- Client: DG Civil Protection and Humanitarian Aid Operations (ECHO) (European Commission)
- Implementation period: January, 2012 - December, 2013 (Completed)
- Geographic coverage: European Union
- Theme: Climate Change
- Topic:
- Experts: Koen Rademaekers, Lisa Eichler
What can we learn from good practices in disaster risk management across Europe?
The study was set out with three main goals: (1) to compile an inventory of good practices (GPs) in disaster risk management (DRM) across five themes – floods and storms, droughts and fires, earthquakes and tsunamis, industrial hazards and horizontal issues – from all over Europe as well as a few non-European countries; (2) to analyse the GPs in order to find general trends in how and why GPs occur; and (3) to propose a number of draft guidelines for minimum standards on disaster prevention.
Key findings of the research can be summarised as follows:
- A non-exhaustive list of over 400 disaster risk management practices in Europe, ranging from legislation to public-private partnerships.

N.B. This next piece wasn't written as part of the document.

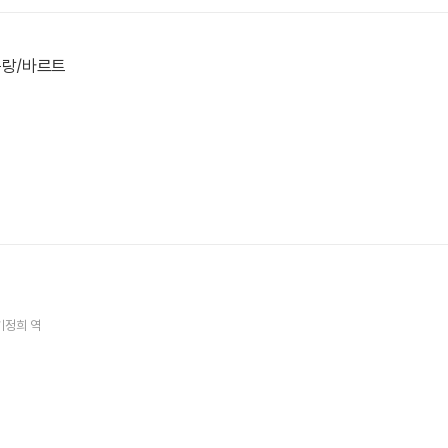
롤랑/바르트
기정희
역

- Guidelines on minimum standards for DRM have been divided into five sections: (1) Governance, (2) Planning, (3) Information and Capacity Building, (4) Disaster Loss Data, and (5) Putting Research into Practice.

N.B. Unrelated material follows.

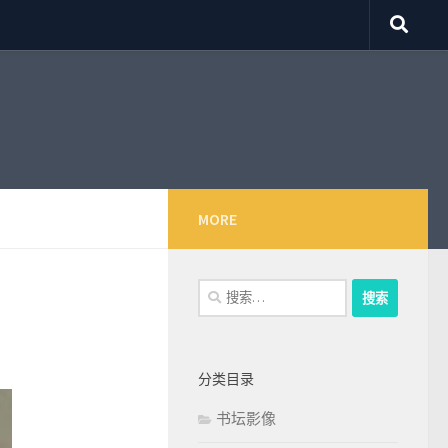
MORE
搜
索：
分类目录
书坛影像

- To secure greater uptake of science in policy-making, planning and the implementation of DRM, the following guidelines for action are proposed:
- Encourage technical and social scientific research on natural hazards and their predictability, as well as on possible ways by which to mitigate the impact of both natural and industrial disasters on the population;
- Determine how scientific results may be provided to decision-makers in a useful way;
- Encourage work across disciplines both within and between the social and natural sciences;
- Support bottom-up use of scientific information.